Hammerson has agreed a £350 million (€418 million) revolving credit facility with a syndicate of 14 international banks, including several Asian lenders, in a bid to reduce its cost of debt.
The listed real estate developer has signed a five-year RCF which can be extended to seven years if required.
Japanese bank MUFG acted as coordinator of the loan facility and Deutsche Bank was appointed as the facility’s agent.
BNP Paribas, First Commercial Bank, ICBC, JP Morgan, Royal Bank of Scotland and Wells Fargo Bank were appointed as mandated lead arrangers and book-runners.
Commitments were also provided by Agricultural Bank of China, Bank of China, Bank of Taiwan, Chang Hwa Commercial Bank Limited London Branch, CIC and Hua Nan Commercial Bank.
The new facility, which has an initial margin of 90 basis points, will refinance an existing £175 million RCF that is due to mature in April next year. The existing facility, which featured a margin of 150 basis points, will be cancelled resulting in a net increase of £185 million of available bank facilities and increasing total bank facilities to £1.2 billion.

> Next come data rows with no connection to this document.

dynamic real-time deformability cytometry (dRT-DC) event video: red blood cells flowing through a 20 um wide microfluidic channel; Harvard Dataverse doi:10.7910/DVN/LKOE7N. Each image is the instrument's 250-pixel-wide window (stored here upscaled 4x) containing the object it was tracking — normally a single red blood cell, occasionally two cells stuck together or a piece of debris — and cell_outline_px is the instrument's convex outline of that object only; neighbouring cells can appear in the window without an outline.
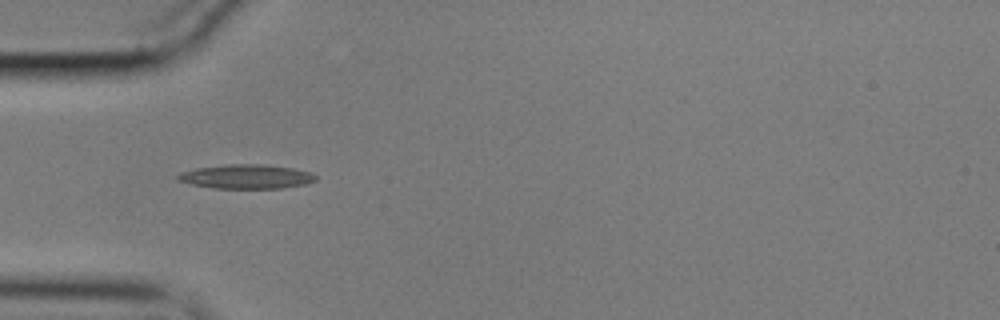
{"species": "common noctule bat (a hibernating species)", "species_latin": "Nyctalus noctula", "temperature_condition": "cold", "stored_images_in_passage": 39, "camera_frame_rate_fps": 3000, "um_per_image_px": 0.085, "animal": {"sex": "male", "body_mass_g": 17.9}, "frame": {"image": 1, "passage_image": 1, "time_ms": 0.0, "image_size_px": [1000, 320], "cell_outline_px": [[316, 180], [304, 184], [280, 188], [216, 188], [192, 184], [176, 180], [176, 176], [184, 172], [196, 168], [228, 164], [260, 164], [292, 168], [308, 172], [316, 176]], "centroid_in_image_um": [20.92, 15.01], "position_along_channel_um": 64.1, "area_um2": 19.07}}
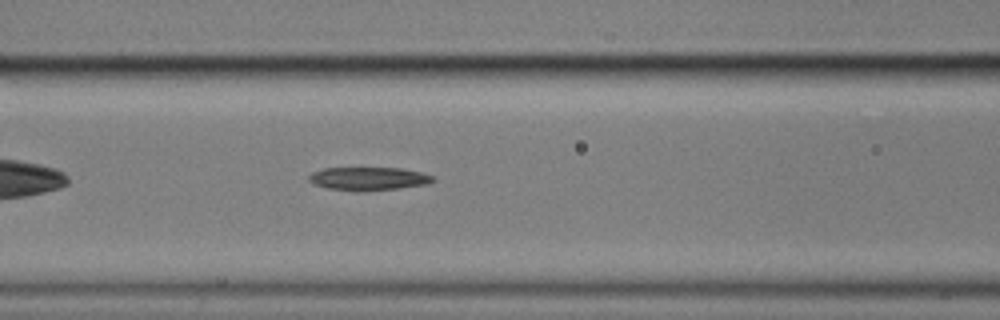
{"frame": {"image": 2, "passage_image": 7, "time_ms": 2.0, "image_size_px": [1000, 320], "cell_outline_px": [[436, 180], [428, 184], [396, 188], [328, 188], [316, 184], [308, 180], [308, 176], [312, 172], [324, 168], [400, 168], [420, 172], [432, 176]], "centroid_in_image_um": [31.35, 15.13], "position_along_channel_um": 135.2, "area_um2": 15.72}}
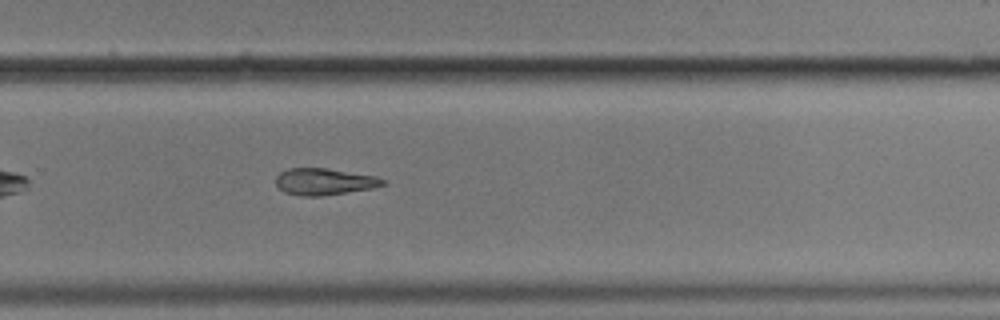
{"frame": {"image": 3, "passage_image": 21, "time_ms": 6.667, "image_size_px": [1000, 320], "cell_outline_px": [[388, 184], [372, 188], [320, 196], [300, 196], [284, 192], [276, 184], [276, 176], [280, 172], [288, 168], [324, 168], [376, 176], [384, 180]], "centroid_in_image_um": [27.55, 15.44], "position_along_channel_um": 302.3, "area_um2": 16.53}}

The terms of the new loan are the same as Hammerson’s two other RCFs, a £415 million facility signed in April 2015 and a £420 million deal signed in April 2016.
“This new credit facility is the latest milestone in our journey to reduce Hammerson’s cost of debt by refinancing in an attractive funding environment,” said Timon Drakesmith, chief financial officer at Hammerson.